The U.N. Scientific Committee on the Effects of Atomic Radiation said in a summary report on its website that the Japanese government and Tokyo Electric Power Co., known as Tepco, used tests that failed to take into account some types of radiation released by the three meltdowns at the Fukushima No. 1 power plant in March 2011.
The report said the committee analyzed the doses received by some 25,000 people working at the plant on or before October 2012, using data from Japan, Tepco and others to assess the amount of substances discharged during the crisis after the March 2011 earthquake and tsunami.
It also noted that workers were tested for radioactive iodine absorbed by their thyroid glands after a significant delay, with no account taken of the potential contribution from intakes of shorter-lived isotopes of iodine, in particular iodine 133, which have a short half-life of 20 hours.
It said that as a result, the assessed doses from internal exposure could have been underestimated by about 20 percent.
Increased exposure to such iodine is linked to increase risk of cancer and thyroid disorders.
(Excerpt) Read more at japantimes.co.jp ...
“It was the uptick in kaiju attacks that tipped us off!” -UN inspector.
Sorry for asking, but what does ‘kaiju’ mean?
Kaiju usually refers to those monsters from the movies.
Mother, Godzilla, rodan, etc.
Darn smartish phone doesn’t know what “mothra” is.
I need to put it in quotes.. Yeesh.
Thanks for the answer. I know some Korean and Chinese slang, but not too familiar with Japanese slang.
20%? Big deal.
Why should a government get to lie to tax payers at all? If it wasn’t a big deal, why lie?
In fact the gov under reported by much more than 20% (e.g., they waited until it was “too late” to measure radioactive iodine (short half life) and didn’t keep database records on approximately 1/3 of the workforce in the early days of the disaster). The IAEA reported only 10% of what the Soviets reported re Chernobyl (and Hans Blix is on video admitting that) and the SOviet workers routinely reported that their dosage rates were under reported by 90%. The nuke industry lies through its teeth and then ridicules anyone who points out the lies - well if it wasn’t important, why were they so intent on lying about it?

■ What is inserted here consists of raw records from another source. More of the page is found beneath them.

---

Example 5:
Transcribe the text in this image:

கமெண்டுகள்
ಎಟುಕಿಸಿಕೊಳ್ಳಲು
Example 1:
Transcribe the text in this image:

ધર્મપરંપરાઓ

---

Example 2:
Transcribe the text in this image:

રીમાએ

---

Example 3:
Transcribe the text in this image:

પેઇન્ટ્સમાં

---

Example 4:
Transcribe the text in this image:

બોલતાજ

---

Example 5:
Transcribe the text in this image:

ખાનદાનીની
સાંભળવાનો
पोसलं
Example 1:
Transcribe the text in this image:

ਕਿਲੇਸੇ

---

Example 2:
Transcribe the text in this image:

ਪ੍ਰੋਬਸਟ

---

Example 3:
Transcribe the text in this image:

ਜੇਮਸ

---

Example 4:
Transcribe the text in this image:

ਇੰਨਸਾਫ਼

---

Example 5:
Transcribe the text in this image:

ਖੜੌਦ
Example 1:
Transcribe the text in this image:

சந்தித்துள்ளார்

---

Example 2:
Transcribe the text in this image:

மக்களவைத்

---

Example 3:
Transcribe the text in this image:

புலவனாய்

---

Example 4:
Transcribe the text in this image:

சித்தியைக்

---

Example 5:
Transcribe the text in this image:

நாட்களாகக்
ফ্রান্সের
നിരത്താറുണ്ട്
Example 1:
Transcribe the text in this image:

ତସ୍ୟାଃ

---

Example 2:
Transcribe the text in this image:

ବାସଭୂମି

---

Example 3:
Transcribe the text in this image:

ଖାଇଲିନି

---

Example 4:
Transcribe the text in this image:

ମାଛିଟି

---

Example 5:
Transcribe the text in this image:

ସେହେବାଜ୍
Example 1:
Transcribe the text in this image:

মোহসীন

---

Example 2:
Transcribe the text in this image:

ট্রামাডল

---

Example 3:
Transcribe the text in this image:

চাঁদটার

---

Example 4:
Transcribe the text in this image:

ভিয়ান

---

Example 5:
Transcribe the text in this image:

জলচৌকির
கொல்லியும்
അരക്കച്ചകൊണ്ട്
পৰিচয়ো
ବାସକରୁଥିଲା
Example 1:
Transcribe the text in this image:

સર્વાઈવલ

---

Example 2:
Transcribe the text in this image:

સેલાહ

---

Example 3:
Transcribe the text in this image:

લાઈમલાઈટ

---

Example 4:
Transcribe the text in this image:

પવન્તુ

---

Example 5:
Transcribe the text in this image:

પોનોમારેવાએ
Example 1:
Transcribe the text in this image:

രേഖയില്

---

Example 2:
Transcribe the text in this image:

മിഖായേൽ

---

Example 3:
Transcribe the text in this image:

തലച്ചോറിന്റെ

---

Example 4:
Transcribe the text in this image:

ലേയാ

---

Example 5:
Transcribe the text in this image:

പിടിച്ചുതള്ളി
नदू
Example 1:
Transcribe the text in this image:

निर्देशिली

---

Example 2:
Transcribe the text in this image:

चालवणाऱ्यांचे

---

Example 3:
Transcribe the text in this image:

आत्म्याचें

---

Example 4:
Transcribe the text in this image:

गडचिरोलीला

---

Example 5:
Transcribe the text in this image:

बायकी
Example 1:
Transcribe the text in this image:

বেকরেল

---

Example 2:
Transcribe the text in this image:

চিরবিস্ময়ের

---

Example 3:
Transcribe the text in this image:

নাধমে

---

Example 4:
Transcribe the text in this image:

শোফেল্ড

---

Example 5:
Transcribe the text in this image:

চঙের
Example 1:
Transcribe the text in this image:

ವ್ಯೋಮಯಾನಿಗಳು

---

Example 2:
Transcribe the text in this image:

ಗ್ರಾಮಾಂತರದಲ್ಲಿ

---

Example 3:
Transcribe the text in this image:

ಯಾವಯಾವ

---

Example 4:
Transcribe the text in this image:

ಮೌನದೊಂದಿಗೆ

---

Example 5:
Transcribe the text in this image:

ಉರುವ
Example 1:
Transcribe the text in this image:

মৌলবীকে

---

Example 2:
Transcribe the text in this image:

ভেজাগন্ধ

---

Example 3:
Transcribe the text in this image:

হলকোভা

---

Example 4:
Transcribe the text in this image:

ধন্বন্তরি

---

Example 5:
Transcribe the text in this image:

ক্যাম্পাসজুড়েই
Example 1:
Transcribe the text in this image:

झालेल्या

It’s standard operating procedure. The nukies under report radiation in official records and then use those “official” low values to deny responsibility for harm done (”We have scientific proof it couldn’t have been our fault, we never released THAT MUCH radiation from the plant. Here, look at the official records.”)

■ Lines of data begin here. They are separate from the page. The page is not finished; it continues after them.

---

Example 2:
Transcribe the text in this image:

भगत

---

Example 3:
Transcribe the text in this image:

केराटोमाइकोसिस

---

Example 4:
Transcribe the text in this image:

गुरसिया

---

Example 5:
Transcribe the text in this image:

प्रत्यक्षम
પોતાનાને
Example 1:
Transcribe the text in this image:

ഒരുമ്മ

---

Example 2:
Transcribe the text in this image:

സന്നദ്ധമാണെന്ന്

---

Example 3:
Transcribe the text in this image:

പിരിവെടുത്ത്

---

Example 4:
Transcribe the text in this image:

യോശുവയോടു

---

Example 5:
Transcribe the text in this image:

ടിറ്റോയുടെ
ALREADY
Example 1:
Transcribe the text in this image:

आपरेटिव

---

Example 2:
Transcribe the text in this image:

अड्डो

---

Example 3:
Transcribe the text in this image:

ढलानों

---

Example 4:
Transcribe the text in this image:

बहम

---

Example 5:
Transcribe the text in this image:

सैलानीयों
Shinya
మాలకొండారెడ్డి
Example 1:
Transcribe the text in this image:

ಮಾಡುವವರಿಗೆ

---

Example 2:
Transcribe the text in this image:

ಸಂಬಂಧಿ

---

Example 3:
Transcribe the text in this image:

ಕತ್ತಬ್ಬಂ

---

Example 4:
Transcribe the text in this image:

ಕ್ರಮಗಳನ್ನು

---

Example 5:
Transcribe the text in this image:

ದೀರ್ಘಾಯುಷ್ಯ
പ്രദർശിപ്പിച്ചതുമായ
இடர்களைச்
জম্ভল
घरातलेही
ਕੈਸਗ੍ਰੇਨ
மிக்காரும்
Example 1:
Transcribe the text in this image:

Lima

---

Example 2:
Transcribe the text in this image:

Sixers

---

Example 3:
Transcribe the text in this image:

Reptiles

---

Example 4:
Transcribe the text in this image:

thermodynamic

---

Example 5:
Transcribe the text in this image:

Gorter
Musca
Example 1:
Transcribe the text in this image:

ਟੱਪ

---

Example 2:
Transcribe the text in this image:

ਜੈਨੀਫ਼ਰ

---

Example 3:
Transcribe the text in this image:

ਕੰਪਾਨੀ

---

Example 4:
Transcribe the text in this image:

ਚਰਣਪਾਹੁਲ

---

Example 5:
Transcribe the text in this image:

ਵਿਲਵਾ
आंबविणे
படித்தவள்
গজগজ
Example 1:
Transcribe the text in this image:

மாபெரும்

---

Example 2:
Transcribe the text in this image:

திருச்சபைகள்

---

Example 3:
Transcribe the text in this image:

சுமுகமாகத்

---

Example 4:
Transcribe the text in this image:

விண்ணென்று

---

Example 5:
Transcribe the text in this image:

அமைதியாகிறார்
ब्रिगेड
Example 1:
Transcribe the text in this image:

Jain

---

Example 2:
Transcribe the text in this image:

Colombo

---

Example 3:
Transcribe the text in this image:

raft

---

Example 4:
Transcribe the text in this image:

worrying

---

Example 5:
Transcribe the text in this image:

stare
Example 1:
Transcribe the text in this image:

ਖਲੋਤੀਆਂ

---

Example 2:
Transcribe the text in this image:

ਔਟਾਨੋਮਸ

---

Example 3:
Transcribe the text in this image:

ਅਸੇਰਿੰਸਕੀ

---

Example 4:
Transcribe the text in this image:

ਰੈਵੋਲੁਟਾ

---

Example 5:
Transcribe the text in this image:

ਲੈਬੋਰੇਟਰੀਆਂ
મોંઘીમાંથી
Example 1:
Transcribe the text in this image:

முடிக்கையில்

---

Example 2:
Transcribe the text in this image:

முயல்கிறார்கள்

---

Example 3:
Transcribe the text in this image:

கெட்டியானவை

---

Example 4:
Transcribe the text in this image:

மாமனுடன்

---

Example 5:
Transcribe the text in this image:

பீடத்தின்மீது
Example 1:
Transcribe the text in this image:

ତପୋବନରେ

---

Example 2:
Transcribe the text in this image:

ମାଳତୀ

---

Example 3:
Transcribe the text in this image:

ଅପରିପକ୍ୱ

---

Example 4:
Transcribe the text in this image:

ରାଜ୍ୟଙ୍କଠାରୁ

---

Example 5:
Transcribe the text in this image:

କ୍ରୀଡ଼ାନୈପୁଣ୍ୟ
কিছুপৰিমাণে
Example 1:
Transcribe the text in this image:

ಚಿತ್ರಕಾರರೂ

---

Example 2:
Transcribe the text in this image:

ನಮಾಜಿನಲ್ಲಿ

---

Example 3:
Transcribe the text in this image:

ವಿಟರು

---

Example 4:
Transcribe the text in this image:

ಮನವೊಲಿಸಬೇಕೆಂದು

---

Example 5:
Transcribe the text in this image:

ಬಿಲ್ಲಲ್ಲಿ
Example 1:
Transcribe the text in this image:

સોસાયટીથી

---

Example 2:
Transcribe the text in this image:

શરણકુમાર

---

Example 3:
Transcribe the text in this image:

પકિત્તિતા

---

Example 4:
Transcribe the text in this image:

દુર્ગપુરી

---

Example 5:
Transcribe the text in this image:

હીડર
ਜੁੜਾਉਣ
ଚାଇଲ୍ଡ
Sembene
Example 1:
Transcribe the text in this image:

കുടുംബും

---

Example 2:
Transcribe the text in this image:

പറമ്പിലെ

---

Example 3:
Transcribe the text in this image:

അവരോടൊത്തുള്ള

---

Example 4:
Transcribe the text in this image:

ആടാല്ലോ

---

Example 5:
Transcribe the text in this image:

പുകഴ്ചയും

Japanese monster movie creatures.
My sister would disagree to an extent!
But she is also better versed in k pop and j pop than I’ll ever hope to be.

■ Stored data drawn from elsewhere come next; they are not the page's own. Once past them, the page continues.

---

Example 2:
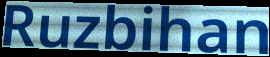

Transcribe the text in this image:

Ruzbihan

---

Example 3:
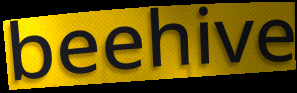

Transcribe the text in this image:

beehive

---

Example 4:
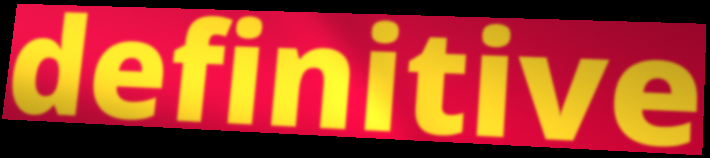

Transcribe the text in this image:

definitive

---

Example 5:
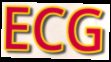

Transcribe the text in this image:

ECG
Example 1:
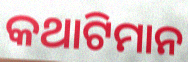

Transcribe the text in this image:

କଥାଟିମାନ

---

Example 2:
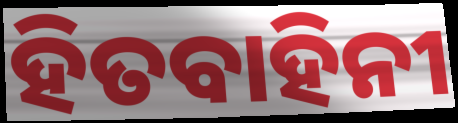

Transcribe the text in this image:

ହିତବାହିନୀ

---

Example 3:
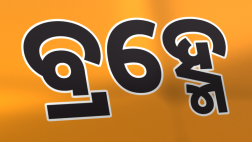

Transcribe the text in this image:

ବ୍ରହ୍ମେ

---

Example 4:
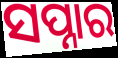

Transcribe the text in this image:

ସପ୍ନାର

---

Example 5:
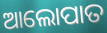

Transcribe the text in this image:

ଆଲୋପାତ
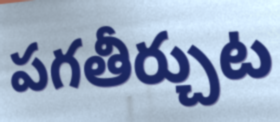
పగతీర్చుట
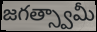
జగత్స్వామీ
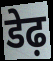
डेढ़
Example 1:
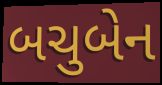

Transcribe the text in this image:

બચુબેન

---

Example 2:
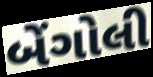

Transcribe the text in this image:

બેંગોલી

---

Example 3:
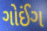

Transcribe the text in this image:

ગોઈંગ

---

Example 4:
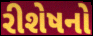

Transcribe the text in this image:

રીશેષનો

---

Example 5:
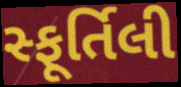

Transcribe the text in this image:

સ્ફૂર્તિલી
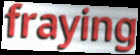
fraying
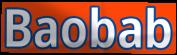
Baobab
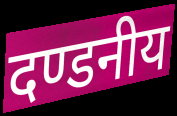
दण्डनीय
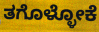
ತಗೊಳ್ಳೋಕೆ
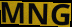
MNG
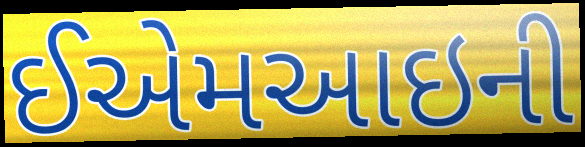
ઈએમઆઇની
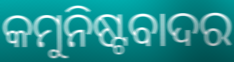
କମୁନିଷ୍ଟବାଦର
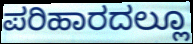
ಪರಿಹಾರದಲ್ಲೂ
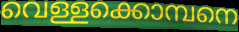
വെള്ളക്കൊമ്പനെ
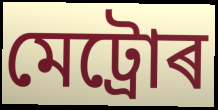
মেট্ৰোৰ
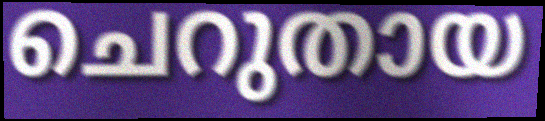
ചെറുതായ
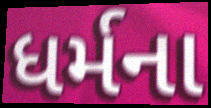
ધર્મના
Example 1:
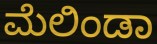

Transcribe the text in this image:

ಮೆಲಿಂಡಾ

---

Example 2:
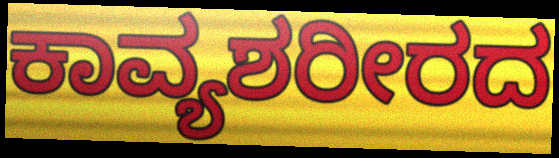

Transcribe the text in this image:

ಕಾವ್ಯಶರೀರದ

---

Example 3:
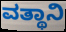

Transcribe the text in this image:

ವತ್ಥಾನಿ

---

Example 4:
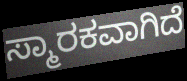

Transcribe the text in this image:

ಸ್ಮಾರಕವಾಗಿದೆ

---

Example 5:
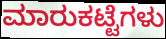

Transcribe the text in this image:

ಮಾರುಕಟ್ಟೆಗಳು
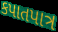
કપાતપાત્ર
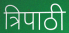
त्रिपाठी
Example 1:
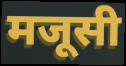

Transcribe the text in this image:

मजूसी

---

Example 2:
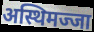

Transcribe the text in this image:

अस्थिमज्जा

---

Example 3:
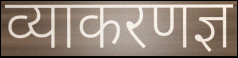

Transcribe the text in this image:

व्याकरणज्ञ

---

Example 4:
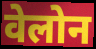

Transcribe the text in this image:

वेलोन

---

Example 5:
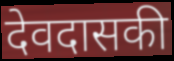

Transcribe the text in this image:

देवदासकी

Side note, my phone’s autocorrect is rather touchy tonight for some stupid reason.
KPOP is real popular in China. A few months ago, young Chinese women could be seen wearing Crayon Pop helmets when going to the nightclubs.
Sounds like a situation ripe for epic level international trolling.
But I doubt the Korean music industry would do that.
Low level radiation is beneficial. It stimulates cellular repair mechanisms which prevent cancer.
Low level radiation causes cancer. You can check this information against state-of-the-art medical science (I recommend BEIR VII) or the fact that you have to sign a medical release in order to get dental xrays in order to acknowledge that you understand that slight exposure increases risk of cancer slightly. There is no evidence that these people had cancer that needed to any intervention. Their exposure contributed to their lifetime levels which accumulate and therefore exposure pushed them that much closer to accumulating an higher lifetime dose (i.e., increased their chances of developing cancer).They are eating, drinking and breathing (living) in a an environment heavily contaminated (the “dosing” continues).
These people signed no consent form permitting the government to irradiate them. Cutting edge medical science indicates low level irradiation causes cancer.
The government is hard at work under reporting their exposure so it’s probably not a low dose to begin with. No one has delivered a measured “dose” to these people - they were simply subjected to it and it defeats the usefulness of scientific treatment to lie about their dose. Under reporting their dose means that they, as employees of a nuke plant, will be cleared to accept more radiation than the company policies indicate before they are excused from working (yearly dose). There is no indication that their exposures were considered “low” to begin with - they are nuke workers at a nuclear disaster. Your response is absolutely pathetic.